REQUIRED WORK: Retype every line of the items below precisely as it appears, with no changes.

Annotated element listings
----

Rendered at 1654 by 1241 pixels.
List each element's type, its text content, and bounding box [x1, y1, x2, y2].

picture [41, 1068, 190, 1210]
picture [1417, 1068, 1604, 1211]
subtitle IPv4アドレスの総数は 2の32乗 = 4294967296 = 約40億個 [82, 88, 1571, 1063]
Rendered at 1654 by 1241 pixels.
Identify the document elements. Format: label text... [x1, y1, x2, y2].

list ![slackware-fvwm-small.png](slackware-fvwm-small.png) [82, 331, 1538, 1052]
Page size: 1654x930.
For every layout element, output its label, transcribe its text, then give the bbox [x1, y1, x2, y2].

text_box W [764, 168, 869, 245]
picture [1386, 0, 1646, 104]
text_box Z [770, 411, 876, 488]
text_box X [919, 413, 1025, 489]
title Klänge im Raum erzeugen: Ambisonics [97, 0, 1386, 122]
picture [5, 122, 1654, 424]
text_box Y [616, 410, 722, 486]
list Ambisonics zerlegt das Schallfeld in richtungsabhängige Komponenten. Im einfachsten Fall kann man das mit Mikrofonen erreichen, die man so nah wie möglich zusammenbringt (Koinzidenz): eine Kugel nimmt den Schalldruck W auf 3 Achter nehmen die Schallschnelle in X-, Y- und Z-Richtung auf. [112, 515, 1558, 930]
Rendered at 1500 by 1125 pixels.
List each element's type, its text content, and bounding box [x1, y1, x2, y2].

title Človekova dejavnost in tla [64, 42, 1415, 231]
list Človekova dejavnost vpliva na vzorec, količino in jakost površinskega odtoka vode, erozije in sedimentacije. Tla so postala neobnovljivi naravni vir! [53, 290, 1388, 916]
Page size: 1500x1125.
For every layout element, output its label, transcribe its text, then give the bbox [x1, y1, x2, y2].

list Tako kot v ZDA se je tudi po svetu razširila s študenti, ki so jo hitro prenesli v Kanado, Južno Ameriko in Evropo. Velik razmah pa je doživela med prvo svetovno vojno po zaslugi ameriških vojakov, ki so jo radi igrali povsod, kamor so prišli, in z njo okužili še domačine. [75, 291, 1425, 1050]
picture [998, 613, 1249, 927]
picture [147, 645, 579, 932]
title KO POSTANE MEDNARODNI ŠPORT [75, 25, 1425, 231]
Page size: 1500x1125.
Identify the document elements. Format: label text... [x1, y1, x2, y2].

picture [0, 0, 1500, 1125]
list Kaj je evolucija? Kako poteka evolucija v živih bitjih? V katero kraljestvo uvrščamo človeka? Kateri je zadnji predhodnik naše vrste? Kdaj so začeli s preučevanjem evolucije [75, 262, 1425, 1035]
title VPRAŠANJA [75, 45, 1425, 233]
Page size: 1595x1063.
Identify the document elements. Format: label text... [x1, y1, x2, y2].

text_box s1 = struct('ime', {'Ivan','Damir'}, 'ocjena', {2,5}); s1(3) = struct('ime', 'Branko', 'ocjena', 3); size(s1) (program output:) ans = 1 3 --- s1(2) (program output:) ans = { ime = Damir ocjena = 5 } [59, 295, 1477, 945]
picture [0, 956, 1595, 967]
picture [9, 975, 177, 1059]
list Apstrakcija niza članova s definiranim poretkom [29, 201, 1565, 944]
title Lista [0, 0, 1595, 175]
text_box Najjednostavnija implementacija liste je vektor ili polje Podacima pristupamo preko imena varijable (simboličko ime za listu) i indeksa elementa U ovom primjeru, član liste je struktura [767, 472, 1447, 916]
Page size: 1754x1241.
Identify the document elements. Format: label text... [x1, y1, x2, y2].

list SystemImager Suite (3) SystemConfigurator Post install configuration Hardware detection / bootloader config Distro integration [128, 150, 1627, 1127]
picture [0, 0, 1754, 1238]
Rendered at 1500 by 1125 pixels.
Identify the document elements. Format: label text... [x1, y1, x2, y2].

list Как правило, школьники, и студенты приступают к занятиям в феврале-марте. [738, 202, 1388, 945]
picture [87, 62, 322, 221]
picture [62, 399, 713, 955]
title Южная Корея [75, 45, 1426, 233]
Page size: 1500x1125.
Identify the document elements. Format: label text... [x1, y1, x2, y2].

----

ANSWER BELOW:
Rendered at 1654 by 1241 pixels.
List each element's type, its text content, and bounding box [x1, y1, x2, y2].

picture [41, 1068, 190, 1210]
picture [1417, 1068, 1604, 1211]
subtitle IPv4アドレスの総数は 2の32乗 = 4294967296 = 約40億個 [82, 88, 1571, 1063]
Rendered at 1654 by 1241 pixels.
Identify the document elements. Format: label text... [x1, y1, x2, y2].

list ![slackware-fvwm-small.png](slackware-fvwm-small.png) [82, 331, 1538, 1052]
Page size: 1654x930.
For every layout element, output its label, transcribe its text, then give the bbox [x1, y1, x2, y2].

text_box W [764, 168, 869, 245]
picture [1386, 0, 1646, 104]
text_box Z [770, 411, 876, 488]
text_box X [919, 413, 1025, 489]
title Klänge im Raum erzeugen: Ambisonics [97, 0, 1386, 122]
picture [5, 122, 1654, 424]
text_box Y [616, 410, 722, 486]
list Ambisonics zerlegt das Schallfeld in richtungsabhängige Komponenten. Im einfachsten Fall kann man das mit Mikrofonen erreichen, die man so nah wie möglich zusammenbringt (Koinzidenz): eine Kugel nimmt den Schalldruck W auf 3 Achter nehmen die Schallschnelle in X-, Y- und Z-Richtung auf. [112, 515, 1558, 930]
Rendered at 1500 by 1125 pixels.
List each element's type, its text content, and bounding box [x1, y1, x2, y2].

title Človekova dejavnost in tla [64, 42, 1415, 231]
list Človekova dejavnost vpliva na vzorec, količino in jakost površinskega odtoka vode, erozije in sedimentacije. Tla so postala neobnovljivi naravni vir! [53, 290, 1388, 916]
Page size: 1500x1125.
For every layout element, output its label, transcribe its text, then give the bbox [x1, y1, x2, y2].

list Tako kot v ZDA se je tudi po svetu razširila s študenti, ki so jo hitro prenesli v Kanado, Južno Ameriko in Evropo. Velik razmah pa je doživela med prvo svetovno vojno po zaslugi ameriških vojakov, ki so jo radi igrali povsod, kamor so prišli, in z njo okužili še domačine. [75, 291, 1425, 1050]
picture [998, 613, 1249, 927]
picture [147, 645, 579, 932]
title KO POSTANE MEDNARODNI ŠPORT [75, 25, 1425, 231]
Page size: 1500x1125.
Identify the document elements. Format: label text... [x1, y1, x2, y2].

picture [0, 0, 1500, 1125]
list Kaj je evolucija? Kako poteka evolucija v živih bitjih? V katero kraljestvo uvrščamo človeka? Kateri je zadnji predhodnik naše vrste? Kdaj so začeli s preučevanjem evolucije [75, 262, 1425, 1035]
title VPRAŠANJA [75, 45, 1425, 233]
Page size: 1595x1063.
Identify the document elements. Format: label text... [x1, y1, x2, y2].

text_box s1 = struct('ime', {'Ivan','Damir'}, 'ocjena', {2,5}); s1(3) = struct('ime', 'Branko', 'ocjena', 3); size(s1) (program output:) ans = 1 3 --- s1(2) (program output:) ans = { ime = Damir ocjena = 5 } [59, 295, 1477, 945]
picture [0, 956, 1595, 967]
picture [9, 975, 177, 1059]
list Apstrakcija niza članova s definiranim poretkom [29, 201, 1565, 944]
title Lista [0, 0, 1595, 175]
text_box Najjednostavnija implementacija liste je vektor ili polje Podacima pristupamo preko imena varijable (simboličko ime za listu) i indeksa elementa U ovom primjeru, član liste je struktura [767, 472, 1447, 916]
Page size: 1754x1241.
Identify the document elements. Format: label text... [x1, y1, x2, y2].

list SystemImager Suite (3) SystemConfigurator Post install configuration Hardware detection / bootloader config Distro integration [128, 150, 1627, 1127]
picture [0, 0, 1754, 1238]
Rendered at 1500 by 1125 pixels.
Identify the document elements. Format: label text... [x1, y1, x2, y2].

list Как правило, школьники, и студенты приступают к занятиям в феврале-марте. [738, 202, 1388, 945]
picture [87, 62, 322, 221]
picture [62, 399, 713, 955]
title Южная Корея [75, 45, 1426, 233]
Page size: 1500x1125.
Identify the document elements. Format: label text... [x1, y1, x2, y2].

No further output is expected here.